• _Work to complete_
Once you find the line with "To start Openlane, navigate" in the data that follows, repeat it and every line after it exactly, through the line with "Now we need".

• _Material shown_
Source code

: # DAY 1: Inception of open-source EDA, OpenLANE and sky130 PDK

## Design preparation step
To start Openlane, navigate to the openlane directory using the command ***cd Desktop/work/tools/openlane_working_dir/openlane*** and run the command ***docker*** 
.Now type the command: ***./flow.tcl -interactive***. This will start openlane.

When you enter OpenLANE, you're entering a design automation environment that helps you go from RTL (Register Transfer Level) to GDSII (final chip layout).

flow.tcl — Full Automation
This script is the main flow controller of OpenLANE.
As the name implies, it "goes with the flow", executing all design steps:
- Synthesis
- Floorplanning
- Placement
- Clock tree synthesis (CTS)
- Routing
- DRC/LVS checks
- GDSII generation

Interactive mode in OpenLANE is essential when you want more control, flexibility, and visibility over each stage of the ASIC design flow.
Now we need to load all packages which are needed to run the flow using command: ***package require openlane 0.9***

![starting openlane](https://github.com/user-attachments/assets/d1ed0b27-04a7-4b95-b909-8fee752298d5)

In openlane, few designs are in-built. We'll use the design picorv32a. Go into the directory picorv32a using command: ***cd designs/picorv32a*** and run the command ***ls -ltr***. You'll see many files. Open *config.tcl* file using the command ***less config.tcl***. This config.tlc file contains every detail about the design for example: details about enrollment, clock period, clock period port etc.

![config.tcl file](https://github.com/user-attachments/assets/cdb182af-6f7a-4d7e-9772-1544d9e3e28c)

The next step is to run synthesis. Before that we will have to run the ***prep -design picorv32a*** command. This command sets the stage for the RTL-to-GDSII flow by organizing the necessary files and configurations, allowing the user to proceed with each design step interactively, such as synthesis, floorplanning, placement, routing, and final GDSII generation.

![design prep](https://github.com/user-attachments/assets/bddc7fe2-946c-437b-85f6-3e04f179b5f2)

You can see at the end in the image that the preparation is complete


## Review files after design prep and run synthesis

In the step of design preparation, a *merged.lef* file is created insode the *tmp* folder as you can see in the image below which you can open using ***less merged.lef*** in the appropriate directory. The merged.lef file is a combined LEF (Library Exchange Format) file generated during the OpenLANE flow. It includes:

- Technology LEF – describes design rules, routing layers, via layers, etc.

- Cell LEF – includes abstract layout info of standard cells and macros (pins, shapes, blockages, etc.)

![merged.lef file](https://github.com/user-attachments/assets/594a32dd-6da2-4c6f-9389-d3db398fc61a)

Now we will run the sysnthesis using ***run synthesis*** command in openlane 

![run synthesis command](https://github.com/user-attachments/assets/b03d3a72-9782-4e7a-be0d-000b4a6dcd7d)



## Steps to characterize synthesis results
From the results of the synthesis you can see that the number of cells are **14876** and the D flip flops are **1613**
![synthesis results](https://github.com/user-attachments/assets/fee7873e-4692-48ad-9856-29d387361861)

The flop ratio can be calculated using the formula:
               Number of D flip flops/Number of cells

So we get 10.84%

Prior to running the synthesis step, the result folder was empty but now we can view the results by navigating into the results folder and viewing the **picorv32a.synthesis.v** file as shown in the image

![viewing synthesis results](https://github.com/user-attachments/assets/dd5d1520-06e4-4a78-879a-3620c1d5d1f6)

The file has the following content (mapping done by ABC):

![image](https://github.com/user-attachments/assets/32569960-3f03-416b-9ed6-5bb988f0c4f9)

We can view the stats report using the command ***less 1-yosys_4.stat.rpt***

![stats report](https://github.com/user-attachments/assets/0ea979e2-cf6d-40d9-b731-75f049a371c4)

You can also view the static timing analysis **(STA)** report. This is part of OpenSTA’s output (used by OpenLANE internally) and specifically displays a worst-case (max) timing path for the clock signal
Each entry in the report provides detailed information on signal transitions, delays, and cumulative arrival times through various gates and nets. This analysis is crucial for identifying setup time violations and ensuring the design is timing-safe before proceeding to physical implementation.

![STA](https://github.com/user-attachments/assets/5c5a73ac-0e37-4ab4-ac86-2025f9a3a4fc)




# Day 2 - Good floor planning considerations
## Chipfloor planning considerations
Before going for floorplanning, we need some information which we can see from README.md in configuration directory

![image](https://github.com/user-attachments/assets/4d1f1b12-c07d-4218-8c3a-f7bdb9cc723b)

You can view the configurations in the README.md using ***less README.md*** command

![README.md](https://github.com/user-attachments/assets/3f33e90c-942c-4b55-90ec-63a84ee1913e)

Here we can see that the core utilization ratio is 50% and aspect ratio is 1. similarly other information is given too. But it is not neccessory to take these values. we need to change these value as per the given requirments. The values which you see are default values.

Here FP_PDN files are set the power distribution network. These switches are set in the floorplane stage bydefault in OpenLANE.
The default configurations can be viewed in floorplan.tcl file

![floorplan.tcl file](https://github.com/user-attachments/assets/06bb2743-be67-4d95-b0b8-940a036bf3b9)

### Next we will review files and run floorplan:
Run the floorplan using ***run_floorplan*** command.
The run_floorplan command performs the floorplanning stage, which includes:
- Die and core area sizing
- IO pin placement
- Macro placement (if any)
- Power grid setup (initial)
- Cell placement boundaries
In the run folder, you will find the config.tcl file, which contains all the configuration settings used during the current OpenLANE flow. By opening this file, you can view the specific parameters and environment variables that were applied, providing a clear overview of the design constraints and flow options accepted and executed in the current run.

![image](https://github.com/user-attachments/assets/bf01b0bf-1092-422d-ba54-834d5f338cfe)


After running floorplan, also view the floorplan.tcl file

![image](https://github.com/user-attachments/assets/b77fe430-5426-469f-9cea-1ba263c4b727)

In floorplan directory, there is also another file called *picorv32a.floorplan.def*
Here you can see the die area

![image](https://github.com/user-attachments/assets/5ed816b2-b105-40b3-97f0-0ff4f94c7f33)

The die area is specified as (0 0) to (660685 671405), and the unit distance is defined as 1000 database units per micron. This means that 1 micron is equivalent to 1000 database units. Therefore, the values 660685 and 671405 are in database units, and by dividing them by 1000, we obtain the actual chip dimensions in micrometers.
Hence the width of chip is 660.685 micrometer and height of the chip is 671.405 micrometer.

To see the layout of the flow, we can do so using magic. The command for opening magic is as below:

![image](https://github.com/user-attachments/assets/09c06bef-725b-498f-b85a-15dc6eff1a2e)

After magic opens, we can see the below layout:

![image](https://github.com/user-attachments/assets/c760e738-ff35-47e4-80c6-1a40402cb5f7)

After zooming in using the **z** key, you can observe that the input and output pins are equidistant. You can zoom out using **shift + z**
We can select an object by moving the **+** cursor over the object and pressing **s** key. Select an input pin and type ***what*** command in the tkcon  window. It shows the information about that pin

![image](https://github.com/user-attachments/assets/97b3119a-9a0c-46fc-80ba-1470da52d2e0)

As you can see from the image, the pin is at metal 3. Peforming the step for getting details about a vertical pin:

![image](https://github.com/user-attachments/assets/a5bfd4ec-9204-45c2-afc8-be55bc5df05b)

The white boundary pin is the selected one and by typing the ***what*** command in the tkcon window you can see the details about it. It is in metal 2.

• _Task response_
To start Openlane, navigate to the openlane directory using the command ***cd Desktop/work/tools/openlane_working_dir/openlane*** and run the command ***docker*** 
.Now type the command: ***./flow.tcl -interactive***. This will start openlane.

When you enter OpenLANE, you're entering a design automation environment that helps you go from RTL (Register Transfer Level) to GDSII (final chip layout).

flow.tcl — Full Automation
This script is the main flow controller of OpenLANE.
As the name implies, it "goes with the flow", executing all design steps:
- Synthesis
- Floorplanning
- Placement
- Clock tree synthesis (CTS)
- Routing
- DRC/LVS checks
- GDSII generation

Interactive mode in OpenLANE is essential when you want more control, flexibility, and visibility over each stage of the ASIC design flow.
Now we need to load all packages which are needed to run the flow using command: ***package require openlane 0.9***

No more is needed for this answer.